Si la ménopause est indissociable des bouffées de chaleur et d’une croissance du tour de taille inversement proportionnelle à la durée du sommeil, son impact mental a longtemps été passé sous silence. Un sujet heureusement de plus en plus abordé, cette période n’étant pas toujours synonyme de souffrances.

Lors d’un mariage, Nathalie, 53 ans, se surprend à pleurer à chaudes larmes deux heures durant. « C’était un moment merveilleux dans un endroit magnifique, rempli d’amour, et j’ai ressenti très fort le manque de ma mère, qui aurait été si heureuse pour les mariés. Mais même si la situation était très émouvante, la virulence de ma réaction m’a stupéfaite. Jusqu’à ce que j’en parle à une connaissance, qui m’a dit d’emblée que c’était lié à la ménopause ».

Un diagnostic sans appel qui a permis à Nathalie de remettre d’autres situations en perspective, de sa difficulté à affronter le confinement à son incapacité soudaine à gérer le stress au travail. Et de confier que tout à son soulagement de ne souffrir d’aucun des symptômes «classiques» de la ménopause, entre bouffées de chaleurs et insomnies, elle n’avait pas pris en compte le fait que s’effondrer après une journée de travail difficile pouvait aussi y être lié.

Un fait qui ne surprend pas la Belge Leen Steyaert, consultante en ménopause, pour qui cette période de la vie pâtit encore d’une image bien trop étriquée. En l’occurrence, si on y associe sans peine la triade chaleur-insomnie-prise de poids, on ne réalise pas toujours que crises de larmes, susceptibilité, anxiété, sautes d’humeur, panique, sentiments dépressifs ou encore problèmes de concentration peuvent aussi y être rattachés.

La méno-quoi?

Une litanie de problèmes d’autant plus impressionnante quand on sait que techniquement, la ménopause ne dure… qu’un jour, le premier des toutes dernières règles, explique Leen Steyaert. La période qui les précède et qui peut commencer dès la quarantaine et durer plusieurs années est la pré-ménopause. Ensuite, on parle de péri-ménopause, qui survient dès l’apparition des premiers signes et jusqu’à un an après les dernières menstruations, date à laquelle une femme est officiellement ménopausée.

Et si la chronologie est relativement similaire d’une personne à l’autre, les symptômes, eux, diffèrent grandement. 23% des concernées confient ainsi avoir à peine remarqué la transition, tandis que pour celles qui en souffrent, les troubles sont extrêmement variables. Cheveux cassants, peau sèche, troubles de la mémoire, douleur lors des rapports sexuels, prise de poids… Mais aussi ostéoporose et autres problèmes cardiaques et vasculaires. Sans oublier que des études ont révélé un lien potentiel entre baisse des œstrogènes et augmentation du risque de démence, et que la ménopause a aussi de potentielles conséquences mentales non négligeables.

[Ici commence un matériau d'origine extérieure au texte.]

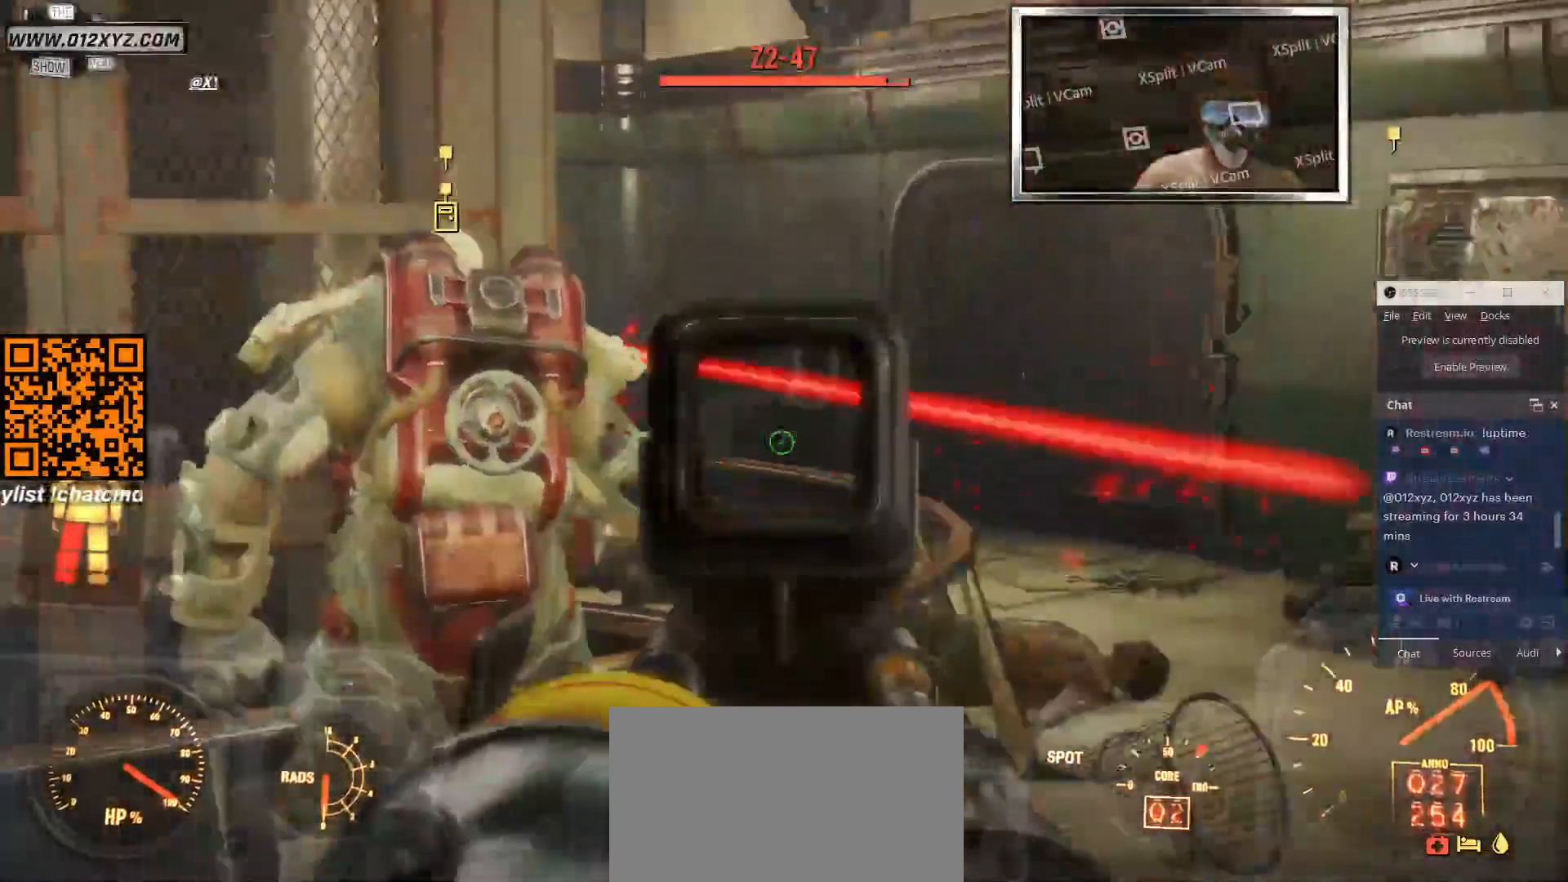
{"keys": ["a", "s"], "mouse": ["right"], "events": [[66, "w", "up"], [433, "s", "down"]]}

Pour le spécialiste en endocrinologie gynécologique Dominique de Ziegler, « l’idée a été longtemps largement répandue que la ménopause était suivie par une augmentation de la prévalence des troubles dépressifs ». Après tout, dès 1824, le médecin Charles Prosper de Gardanne, auteur de l’Avis aux femmes qui entrent dans l’âge critique, ne décrivait-il pas déjà la femme ménopausée comme étant « morose, angoissée, taciturne, regrettant sans fin des jouissances perdues avec l’âge »? Sauf qu’ainsi que le souligne Dominique de Ziegler, des travaux récents suggèrent que c’est plutôt la période périménopausique, « et plus particulièrement les deux ans situés autour des dernières règles » qui serait plus à risque de développement de troubles dépressifs.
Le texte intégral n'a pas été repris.